RH: Olha, eu penso que as mudanças oficiais, as mudanças reais na política dos Estados Unidos em relação a Cuba, realmente, se reduzem ao que o Presidente Obama prometeu em sua campanha a respeito de facilitar o encontro, facilitar a ajuda dos cubanos que vivem aqui com os cubanos que vivem na ilha. E realmente isso se adotou em um momento determinado... Retrair-se, retroceder frente a um grupo de pressão como esse é falhar com as promessas feitas, com as aspirações e com os interesses legítimos dos cubanos que vivem nos Estados Unidos em relação a seus familiares, haveria sido uma prova não somente de inconsequência em relação a essa base eleitoral da Flórida, senão que uma prova de fraqueza política, não só em relação a Cuba.



E eu creio que a administração respondeu mostrando que tem uma capacidade e uma determinação, como executivo, de enfrentar esses desafios, que não têm nenhuma base legítima; porque, na realidade, pedir desde a perspectiva de uma suposta representação dos interesses da comunidade cubana nos EUA, pedir, desde a perspectiva deles, ao governo, que bloquei a possibilidade de que ajudem seus familiares, a possibilidade de que os visitem, é um sem-sentido, é uma flagrante contradição em termos, é a prova mais palpável de que esse grupo de interesse político não está representando os interesses e desejos da maioria dos cubanos nos Estados Unidos. E muito menos responde a uma motivação de democracia e liberdade em Cuba. Essa é a base de legitimação pretendida da política de bloqueio que vai cumprir cinquenta anos. Essa inconsistência, para mim, fora um signo, um sinal de fraqueza que vai além, repito, da relação com Cuba, num contexto em que a administração se encaminha já, diretamente, para a campanha do ano que vem a campanha eleitoral.

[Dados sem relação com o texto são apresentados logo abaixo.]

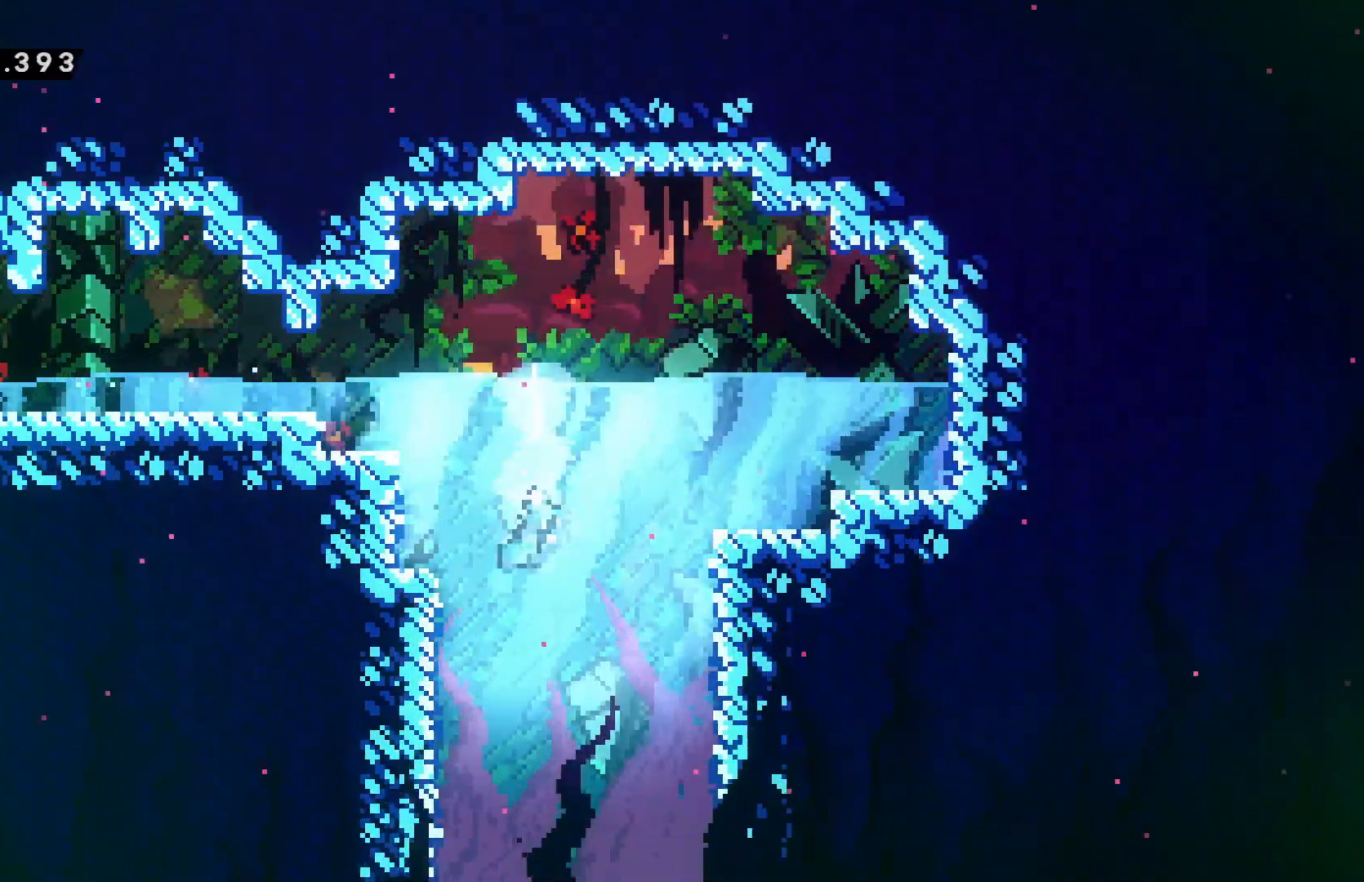
{"keys": ["left"], "events": [[417, "left", "down"], [450, "down", "up"]]}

Então, eu penso que a ressonância das vozes da sociedade civil real, da autêntica sociedade civil dos cubanos dos EUA, de órgãos como a rádio alternativa, que você representa muito bem com seu programa, e de tantos americanos que estão interessados também em que os cubanos possam continuar visitando e que eles mesmos possam conhecer, por seu próprio olhar, por sua própria mão, por si mesmos, tocar diretamente na ilha, eu creio que isso é um consenso claro, que é evidente, que se manifesta. E isso foi uma prova de força, na qual a derrota desse grupo de interesse foi suficientemente eloquente, não somente porque não o pude lograr, mas porque mostrou sua natureza, mostrou sua verdadeira índole que, repito, não é representativa dos cubanos daqui.



EG: Deixe-me dizer-lhe que, finalmente, estavam tratando de defender a restrição às viagens a Cuba misturando-a com qualquer tema. Entre os temas com os quais a trataram de misturar, esteve o tema de Alan Gross, que se encontra preso em Cuba, algo que é bem conhecido. E minha pergunta específica seria isto o fiz como um comentário: Como vê o problema de Alan Gross e o problema dos cinco heróis da República de Cuba, lutadores antiterroristas? Diga-me se o senhor visualiza uma saída a curto ou médio prazo.



RH: Bom, eu creio que o olhar com o qual se desenvolveu todo o julgamento, que levou à condenação dos cinco cubanos − quatro deles continuam presos, um deles já foi libertado mas ainda não pode regressar a seu país, assim que, de certa forma, continua preso − contaminou, como em muitos outros momentos da história dos Estados Unidos, contaminou o julgamento, contaminou o caráter verdadeiramente justiceiro do processo, da sentença do tribunal.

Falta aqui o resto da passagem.